• [DIRECTIONS FOR THIS TASK] Turn everything from the start of the data down to the line containing "I've worked with" into a JSON list of strings, one string per line, leaving out any blank lines.

........

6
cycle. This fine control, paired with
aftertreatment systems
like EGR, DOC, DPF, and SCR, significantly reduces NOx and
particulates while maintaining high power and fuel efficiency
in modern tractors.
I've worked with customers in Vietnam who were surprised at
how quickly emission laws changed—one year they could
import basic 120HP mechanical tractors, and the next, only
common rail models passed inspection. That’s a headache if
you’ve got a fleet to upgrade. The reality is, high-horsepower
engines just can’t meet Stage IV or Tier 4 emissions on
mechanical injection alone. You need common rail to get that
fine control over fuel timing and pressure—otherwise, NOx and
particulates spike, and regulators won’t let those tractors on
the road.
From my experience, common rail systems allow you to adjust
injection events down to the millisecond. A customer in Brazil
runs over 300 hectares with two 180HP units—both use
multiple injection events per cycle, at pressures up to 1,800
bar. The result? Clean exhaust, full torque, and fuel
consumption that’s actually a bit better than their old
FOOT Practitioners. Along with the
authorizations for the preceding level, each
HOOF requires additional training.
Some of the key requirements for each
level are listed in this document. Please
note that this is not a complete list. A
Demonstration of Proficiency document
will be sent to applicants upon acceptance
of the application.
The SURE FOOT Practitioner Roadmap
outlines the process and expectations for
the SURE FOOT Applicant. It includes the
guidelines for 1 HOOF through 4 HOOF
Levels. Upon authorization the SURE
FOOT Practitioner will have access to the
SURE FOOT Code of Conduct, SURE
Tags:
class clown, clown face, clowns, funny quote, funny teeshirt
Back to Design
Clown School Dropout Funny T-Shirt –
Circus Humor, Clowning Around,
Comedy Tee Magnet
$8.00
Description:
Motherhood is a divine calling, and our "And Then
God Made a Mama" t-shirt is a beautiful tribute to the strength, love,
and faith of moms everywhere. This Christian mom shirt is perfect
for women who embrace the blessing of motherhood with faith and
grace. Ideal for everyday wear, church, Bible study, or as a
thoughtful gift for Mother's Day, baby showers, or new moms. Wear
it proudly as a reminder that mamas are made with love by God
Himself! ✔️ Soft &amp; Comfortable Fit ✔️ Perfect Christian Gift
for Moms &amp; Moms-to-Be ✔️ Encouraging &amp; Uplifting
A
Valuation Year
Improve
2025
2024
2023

........

• [EXERCISE SOLUTION]
[
  "6",
  "cycle. This fine control, paired with",
  "aftertreatment systems",
  "like EGR, DOC, DPF, and SCR, significantly reduces NOx and",
  "particulates while maintaining high power and fuel efficiency",
  "in modern tractors.",
  "I've worked with customers in Vietnam who were surprised at"
]